Torreenses Zohi im Rampenlicht nach Pokalheldentaten, Wechselinteresse wahrscheinlich
Der Mittelfeldspieler des SCU Torreense, Kévin Zohi, steht nach dem historischen Einzug seines Vereins ins Finale des portugiesischen Pokals im Fokus von Transfergerüchten. Der ivorische Angreifer war Teil der Torreense-Mannschaft, die am vergangenen Donnerstag den Erstligisten AD Fafe mit 2:0 in der Halbfinale besiegte und sich damit ein überraschendes Finale gegen Sporting CP am 24. Mai sicherte. Laut Berichten in der portugiesischen Presse haben Zohis Leistungen die Aufmerksamkeit von Vereinen aus höheren Ligen auf sich gezogen, sowohl innerhalb Portugals als auch im Ausland, obwohl noch keine offiziellen Angebote vorliegen.
Zohi, der 2024 nach einer Zeit beim französischen Strasbourg zu Torreense stieß, war während der Pokalkampagne eine Schlüsselfigur für den Zweitligisten. Seine Erfahrung und Kreativität wurden von Trainer Rui Santos als entscheidende Komponenten auf dem Weg ins Finale genannt, um mehrere Gegner der Primeira Liga zu überwinden. Die Vertragssituation des 27-Jährigen ist nicht öffentlich bekannt, was seine Zukunft ungewiss macht, sollte Torreense im kommenden Sommerfenster konkrete Angebote erhalten.

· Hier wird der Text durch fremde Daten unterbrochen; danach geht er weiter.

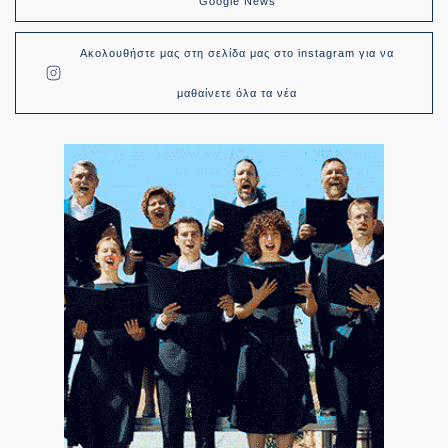
Google News
Ακολουθήστε μας στη σελίδα μας στο instagram για να
μαθαίνετε όλα τα νέα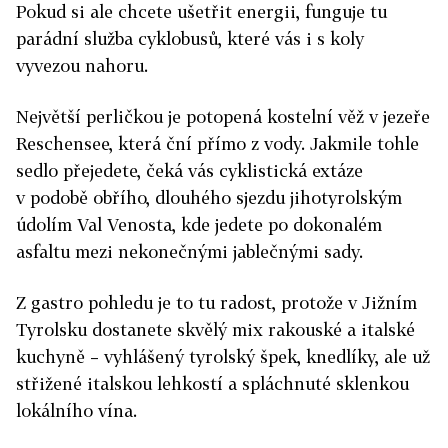
Pokud si ale chcete ušetřit energii, funguje tu
parádní služba cyklobusů, které vás i s koly
vyvezou nahoru.
Největší perličkou je potopená kostelní věž v jezeře
Reschensee, která ční přímo z vody. Jakmile tohle
sedlo přejedete, čeká vás cyklistická extáze
v podobě obřího, dlouhého sjezdu jihotyrolským
údolím Val Venosta, kde jedete po dokonalém
asfaltu mezi nekonečnými jablečnými sady.
Z gastro pohledu je to tu radost, protože v Jižním
Tyrolsku dostanete skvělý mix rakouské a italské
kuchyně – vyhlášený tyrolský špek, knedlíky, ale už
střižené italskou lehkostí a spláchnuté sklenkou
lokálního vína.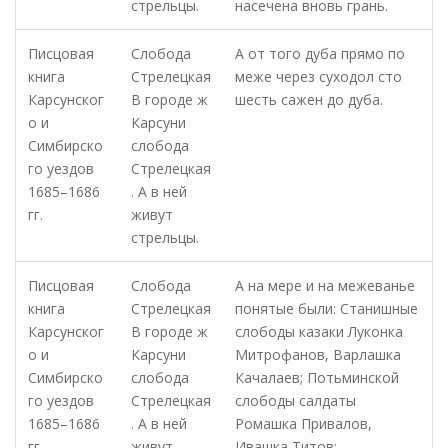
стрельцы.
насечена вновь грань.
Писцовая
Слобода
А от того дуба прямо по
книга
Стрелецкая
меже через суходол сто
Карсунског
В городе ж
шесть сажен до дуба.
о и
Карсуни
Симбирско
слобода
го уездов
Стрелецкая
1685–1686
. А в ней
гг.
живут
стрельцы.
Писцовая
Слобода
А на мере и на межеванье
книга
Стрелецкая
понятые были: Станишные
Карсунског
В городе ж
слободы казаки Луконка
о и
Карсуни
Митрофанов, Варлашка
Симбирско
слобода
Качалаев; Потьминской
го уездов
Стрелецкая
слободы салдаты
1685–1686
. А в ней
Ромашка Привалов,
гг.
живут
Ивашка Титов;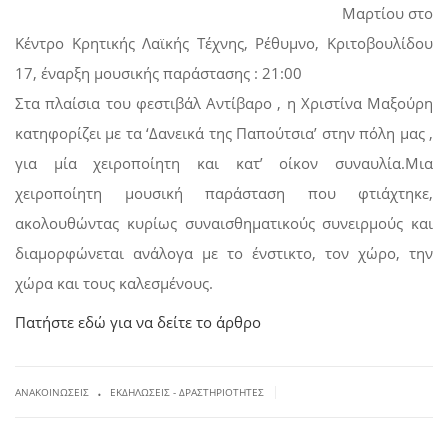
Μαρτίου στο
Κέντρο Κρητικής Λαϊκής Τέχνης, Ρέθυμνο, Κριτοβουλίδου
17, έναρξη μουσικής παράστασης : 21:00
Στα πλαίσια του φεστιβάλ Αντίβαρο , η Χριστίνα Μαξούρη
κατηφορίζει με τα ‘Δανεικά της Παπούτσια’ στην πόλη μας ,
για μία χειροποίητη και κατ’ οίκον συναυλία.Μια
χειροποίητη μουσική παράσταση που φτιάχτηκε,
ακολουθώντας κυρίως συναισθηματικούς συνειρμούς και
διαμορφώνεται ανάλογα με το ένστικτο, τον χώρο, την
χώρα και τους καλεσμένους.
Πατήστε εδώ για να δείτε το άρθρο
.
|
ΑΝΑΚΟΙΝΏΣΕΙΣ
ΕΚΔΗΛΏΣΕΙΣ - ΔΡΑΣΤΗΡΙΌΤΗΤΕΣ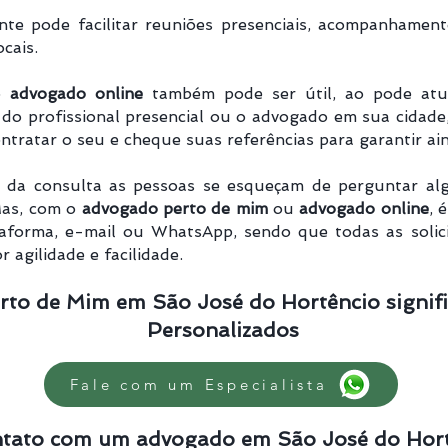
te pode facilitar reuniões presenciais, acompanhamen
cais.
 o
advogado online
também pode ser útil, ao pode atua
do profissional presencial ou o advogado em sua cidade,
tratar o seu e cheque suas referências para garantir ai
da consulta as pessoas se esqueçam de perguntar alg
Mas, com o
advogado perto de mim
ou
advogado online
, 
taforma, e-mail ou WhatsApp, sendo que todas as solici
 agilidade e facilidade.
rto de Mim em São José do Hortêncio signifi
Personalizados
Fale com um Especialista
ntato com um advogado em São José do Hort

Der Erfolg des Vereins ist enorm, da Torreense erst die vierte Mannschaft der zweiten Liga ist, die das Finale erreicht, und nun auch die erste sein will, die den Titel gewinnt. Dieser unerwartete Erfolg hat unweigerlich mehrere ihrer Spieler, darunter Zohi, unter die Lupe der Scouts gerückt. Für Torreense, einen Verein mit bescheideneren Mitteln, könnte ein bedeutendes Angebot für einen seiner Leistungsträger eine entscheidende finanzielle Verstärkung darstellen, insbesondere wenn es dem Verein nicht gelingt, über die Liga aufzusteigen.

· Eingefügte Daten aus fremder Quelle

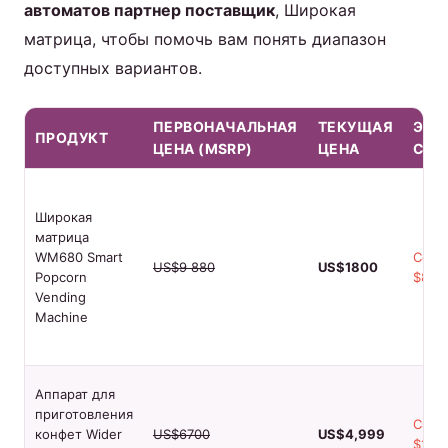
автоматов партнер поставщик
, Широкая
матрица, чтобы помочь вам понять диапазон
доступных вариантов.
ПЕРВОНАЧАЛЬНАЯ
ТЕКУЩАЯ
ЭКО
ПРОДУКТ
ЦЕНА (MSRP)
ЦЕНА
СРЕ
Широкая
матрица
WM680 Smart
Сохр
US$9 880
US$1800
Popcorn
$8, 0
Vending
Machine
Аппарат для
приготовления
Сэко
конфет Wider
US$6700
US$4,999
$1700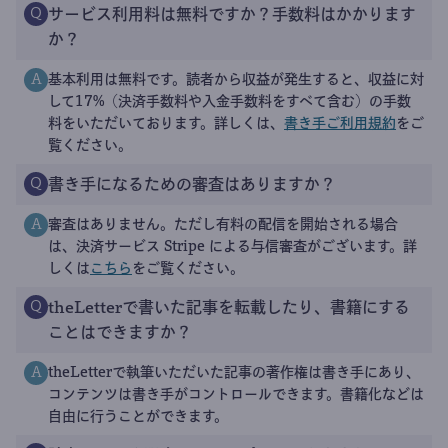
サービス利用料は無料ですか？手数料はかかります
Q
か？
基本利用は無料です。読者から収益が発生すると、収益に対
A
して17%（決済手数料や入金手数料をすべて含む）の手数
料をいただいております。詳しくは、
書き手ご利用規約
をご
覧ください。
書き手になるための審査はありますか？
Q
審査はありません。ただし有料の配信を開始される場合
A
は、決済サービス Stripe による与信審査がございます。詳
しくは
こちら
をご覧ください。
theLetterで書いた記事を転載したり、書籍にする
Q
ことはできますか？
theLetterで執筆いただいた記事の著作権は書き手にあり、
A
コンテンツは書き手がコントロールできます。書籍化などは
自由に行うことができます。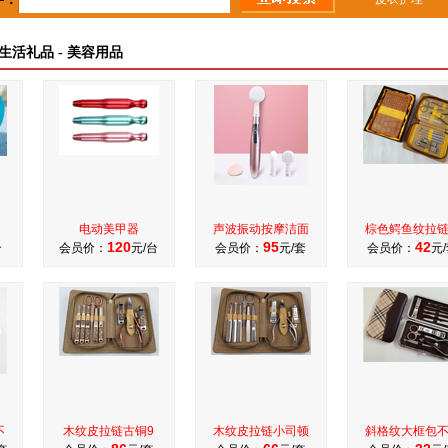
居生活礼品 - 美容用品
电动美甲器
声波振动按摩洁面
棕色鳄鱼纹拉
120
95
42
个
会员价：
元/台
会员价：
元/套
会员价：
元
不
木纹皮拉链古铜9
木纹皮拉链小司顿
斜格纹大框包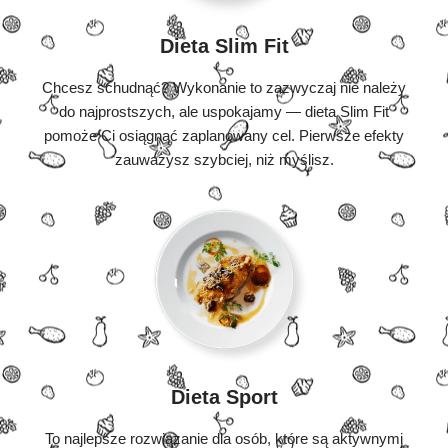
Dieta Slim Fit
Chcesz schudnąć? Wykonanie to zazwyczaj nie należy
do najprostszych, ale uspokajamy — dieta Slim Fit
pomoże Ci osiągnąć zaplanowany cel. Pierwsze efekty
zauważysz szybciej, niż myślisz.
Dieta Sport
To najlepsze rozwiązanie dla osób, które są aktywnymi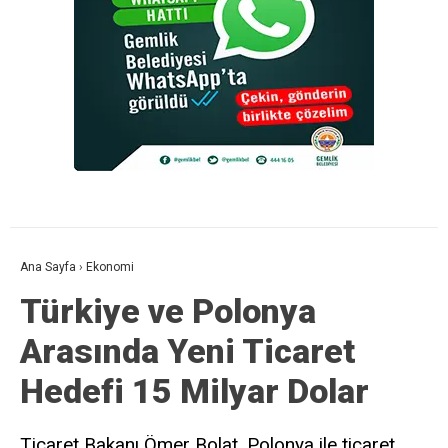
Ana Sayfa
›
Ekonomi
Türkiye ve Polonya
Arasında Yeni Ticaret
Hedefi 15 Milyar Dolar
Ticaret Bakanı Ömer Bolat, Polonya ile ticaret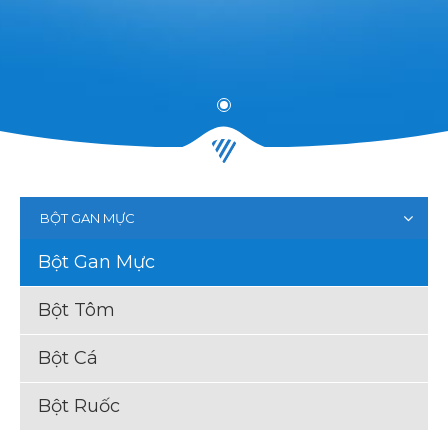
BỘT GAN MỰC
Bột Gan Mực
Bột Tôm
Bột Cá
Bột Ruốc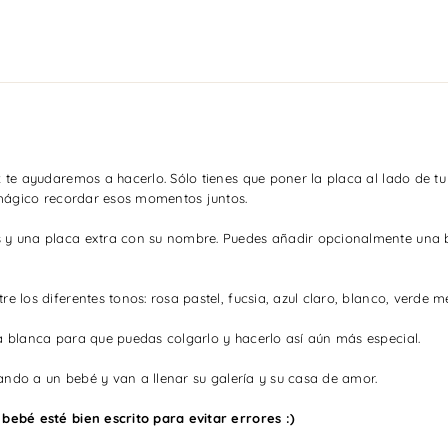
cumple
cu
meses
me
bebé
be
-
-
Colores
Col
y
y
estrellas
est
k te ayudaremos a hacerlo.
Sólo tienes que poner la placa al lado de tu
 mágico recordar esos momentos juntos.
 y una placa extra con su nombre. Puedes añadir opcionalmente una 
re los diferentes tonos: rosa pastel, fucsia, azul claro, blanco, verde 
a blanca para que puedas colgarlo y hacerlo así aún más especial.
rando a un bebé y van a llenar su galería y su casa de amor.
bebé esté bien escrito para evitar errores :)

Für Zohi würde ein Wechsel die Chance bedeuten, nach mehreren Jahren in eine Top-Liga zurückzukehren. Seine Karriere, die bei Lille begann und einen Aufenthalt in der Ligue 1 umfasste, hat ihr frühes Potenzial noch nicht vollständig ausgeschöpft. Eine starke Leistung im Finale gegen Sporting, einen der portugiesischen Giganten, wäre die ultimative Schaufensterchance. Der Kontext des Finales fügt der Sache noch mehr Spannung hinzu, da das Spiel im Schatten von Beschwerden der Rivalen Porto und Benfica steht, die behaupten, Sporting erhalte von den Schiedsrichtern eine bevorzugte Behandlung.
Die kommenden Wochen werden zeigen, ob Zohis Zukunft darin besteht, weiterhin eine zentrale Figur im möglichen Märchen von Torreense zu sein, oder ob er ein neues Kapitel woanders aufschlägt. Der Sportdirektor des Vereins, Pedro Costa, wurde von Maisfutebol zitiert, dass der Verein zwar voll und ganz auf das Finale konzentriert sei, aber danach 'den Markt beobachten' werde. Jede Entscheidung bezüglich Zohi wird wahrscheinlich vom Ausgang dieses Spiels und dem Umfang des Interesses abhängen, das er weckt.